Social club to social media
As USA STRONG businesses continue to INTENTIONALLY REJECT HALF OF THEIR CUSTOMERS, it's worth remembering a time when the trend was reversed.
All the fashionable corporations are working FEROCIOUSLY HARD to eliminate the Wrong Sort Of Customer. They make it perfectly clear who is Welcome and who Need Not Apply.
USA STRONG corporations are ABLE to do this because they are no longer capitalist. They are debtist.
Capitalism means accumulating savings and workers and buildings and skills (various forms of CAPITAL) in order to sell a product or service at a profit.
Debtism means freedom from savings and workers and buildings and skills. The corporation simply borrows money at zero interest, then moves the money around to create a bright fireworks display which induces suckers to buy stocks. As more suckers buy stocks, the corporation is able to return the zero-interest loan and borrow more money at zero interest to create more shiny flashy blinks and pops.
= = = = =
The transition from the '20s to the '30s went the other way. The '20s were a time of debtism, not quite as extreme as now. Interest wasn't quite zero and companies were still making actual products.
After the crash debtism no longer functioned. Companies couldn't make money by stock manipulation. Customers were no longer living on margin and speculation. Companies had to figure out FAST how to make a profit by selling things to people who were living on real incomes.
At GM, Cadillac sales dropped by more than half. Cadillac didn't know what to do until Nicholas Dreystadt came up with a
peculiar solution. Dreystadt had started his career at a Caddy dealer in Chicago, moved up to regional sales manager, then moved up to the national offices.

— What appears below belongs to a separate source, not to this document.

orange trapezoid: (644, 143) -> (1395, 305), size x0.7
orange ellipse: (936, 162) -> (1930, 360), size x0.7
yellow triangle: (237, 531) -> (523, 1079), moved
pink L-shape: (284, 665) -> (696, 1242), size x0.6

He had seen something interesting in Chicago. The black upper class loved Caddies, then as now. Cadillac dealers were more interested in eliminating The Wrong Sort Of Customer than making a profit. Rich blacks had to hire white "proxy buyers" if they wanted a Caddy.
Dreystadt proposed a strange new idea to GM management: Instead of trying to run an exclusive social club,
RUN A FUCKING BUSINESS. Sell Caddies to anyone who could pay for them. Product out, money in.
Management was skeptical but let him try it. It worked. Caddy sales jumped back up and stayed up.
Was the black upper class large enough** to save Caddy? Of course. There has always been a black upper class, and it was strong in the 30s.
I could see it in the 1940 census. Here's a discussion among historian types.
Was the black upper class
larger then than now as a proportion of all blacks? I can't prove it numerically, but I suspect the answer is yes.
Integration and globalism have made it far more difficult for a black entrepreneur to move up in the world.
** Bear in mind that we're talking about considerably smaller numbers than current Caddy sales. Adding black customers doubled sales from 10k to 20k.